La convocatoria por parte del Poder Ejecutivo a una consulta popular, creada por el artículo 40 de la Constitución y utilizada por Raúl Alfonsín para terminar con los problemas limítrofes con Chile, no resulta aplicable en este caso, porque el Consejo de la Magistratura está expresamente excluido, como los impuestos, de los alcances de ese recurso democrático.

 

Una breve digresión: ése -la consulta popular- es el mecanismo que reiteradamente he propuesto al Gobierno para terminar con el tema de los militares-presos políticos. Sí, como creo, la sociedad está harta de la vocinglería y los histéricos aullidos de los pseudo organismos de derechos humanos, que sólo buscan la venganza y la destrucción final de las fuerzas armadas, Mauricio Macri obtendría el respaldo enormemente mayoritario que, según parece, le resulta necesario para enfrentarlos, a pesar de las abundantes pruebas de la comisión de innumerables delitos por parte de esas organizaciones, confesamente subversivas.

 

Regresando al tema de la Justicia, o de la falta de ella, creo que el tajo al nudo gordiano ante el que estamos detenidos lo debe dar toda la ciudadanía, como sucede en Brasil, gritando todos los días en las calles que estamos hartos, que no soportamos más seguir siendo esclavos -con impuestos que se han convertido en una verdadera confiscación- para que políticos ladrones y sus socios empresarios sean cada vez más ricos.

 

Pero en especial debemos ser nosotros, los abogados, quienes nos paremos de manos frente a los magistrados deshonestos.
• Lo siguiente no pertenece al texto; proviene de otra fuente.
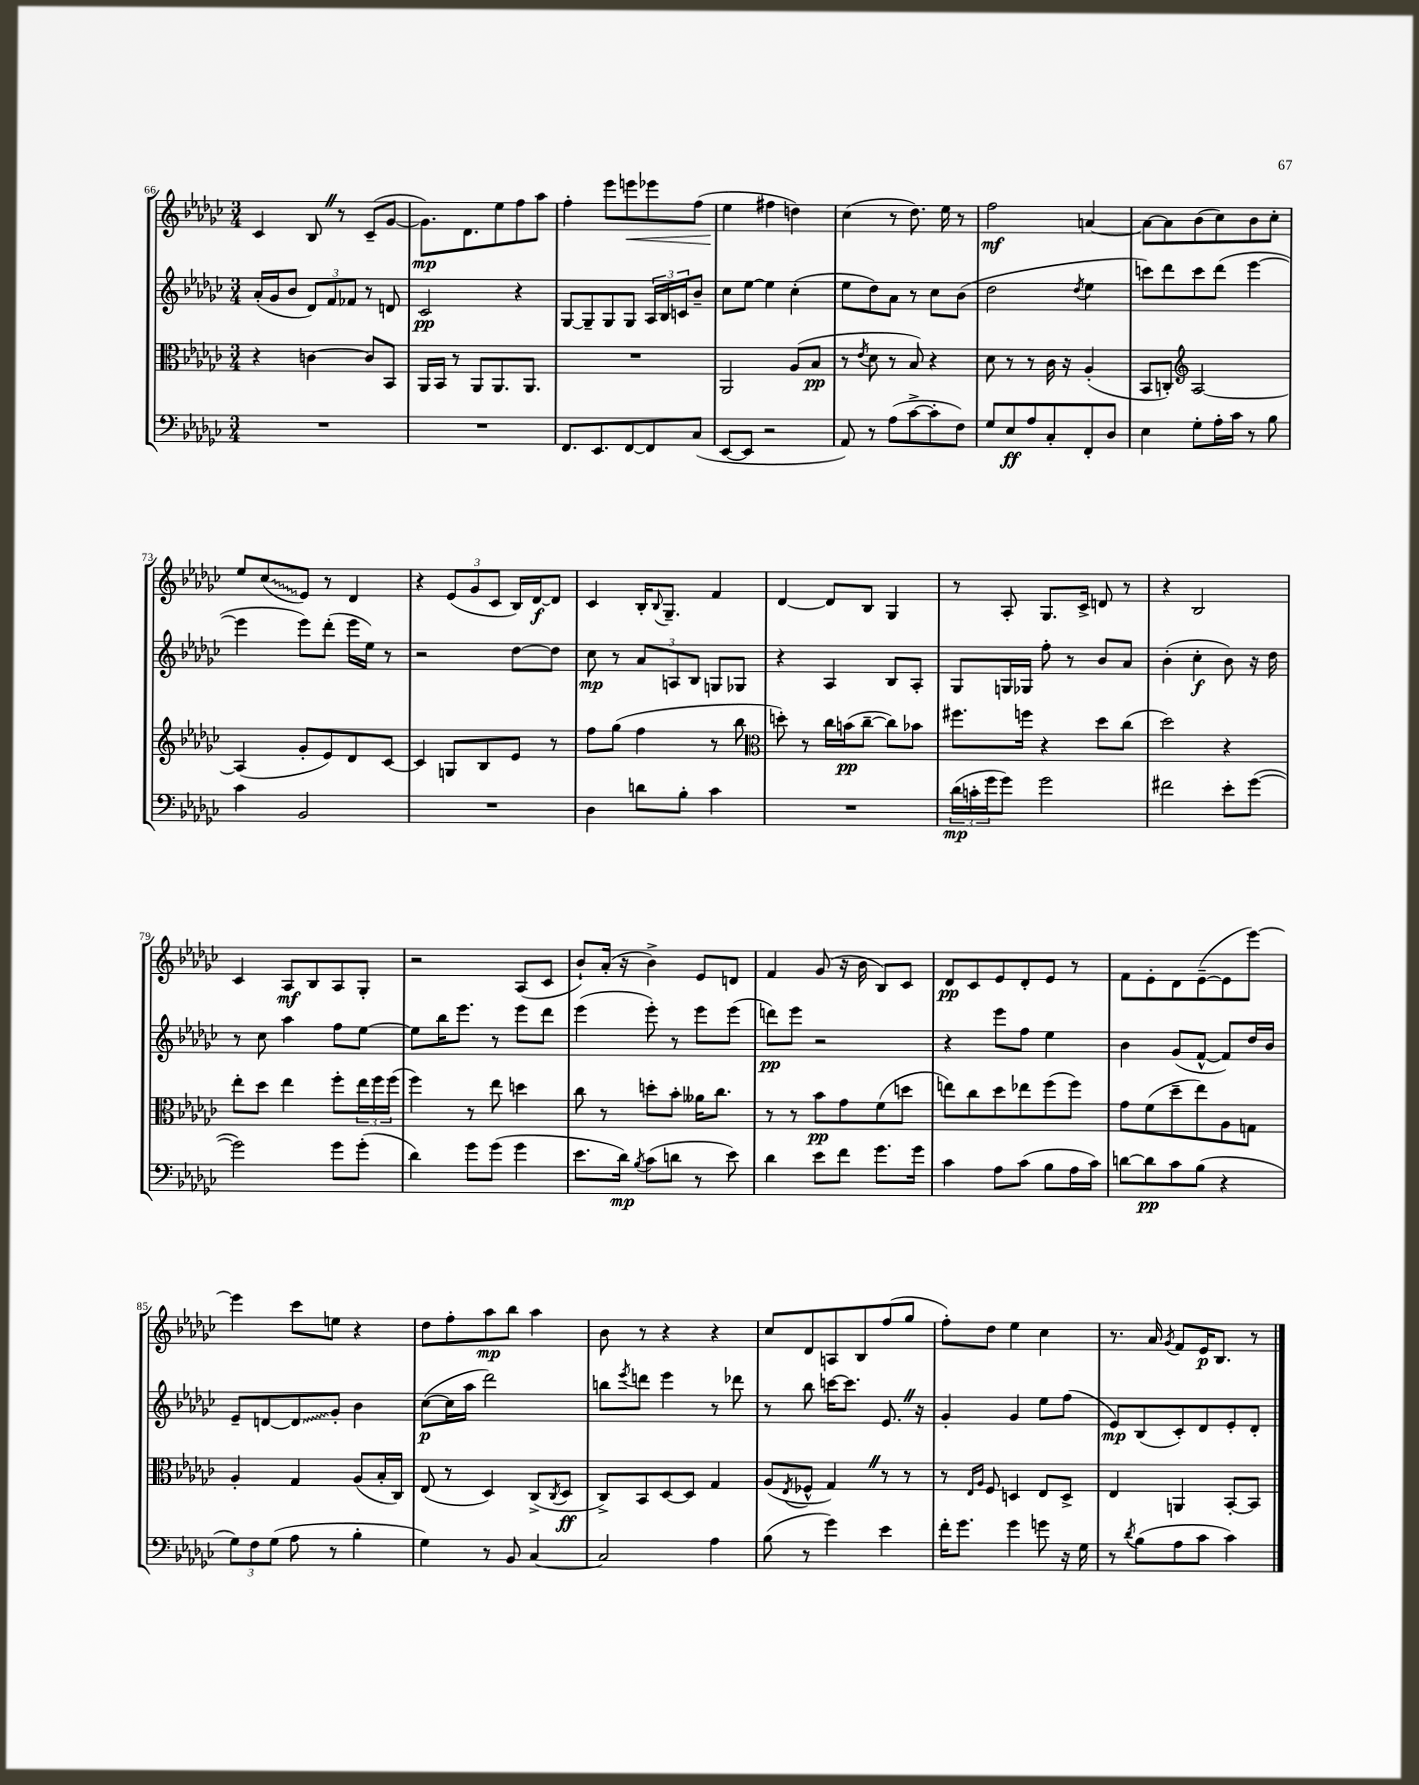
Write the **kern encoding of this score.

Cada vez que un expediente en los que intervengamos caiga en manos de un juez afectado por serias acusaciones de corrupción, debemos recusarlo invocando su falta de idoneidad moral para ejercer su cargo. Además, debemos tener el coraje de denunciar penalmente el frecuente pedido de coimas o favores. No sé cuántos de mis colegas estarán dispuestos a seguir esta sugerencia, porque es innegable que conlleva importantes riesgos personales atacar a una corporación tan fuerte y cerrada como la judicial.

 

Para concluir, respondo a quienes tanto lo han preguntado:       el Juez Martínez di Giorgi rechazó hoy la denuncia que yo formulara contra Hebe de Bonafini, Madres y Abuelas de Plaza de Mayo, Centro de Estudios Legales y Sociales, H.I.J.O.S., La Cámpora, Kolina y otros por incitación a la violencia, intimidación pública, apología del crimen y atentado contra el orden constitucional por sus dichos en la Plaza de Mayo el 24 de marzo. Hizo suyo el dictamen del Fiscal, quien dijo que no existía delito porque “las expresiones sometidas a investigación se encuentran protegidas por el derecho a la libertad de expresión”.

¡Verdaderamente notable!, y así nos va.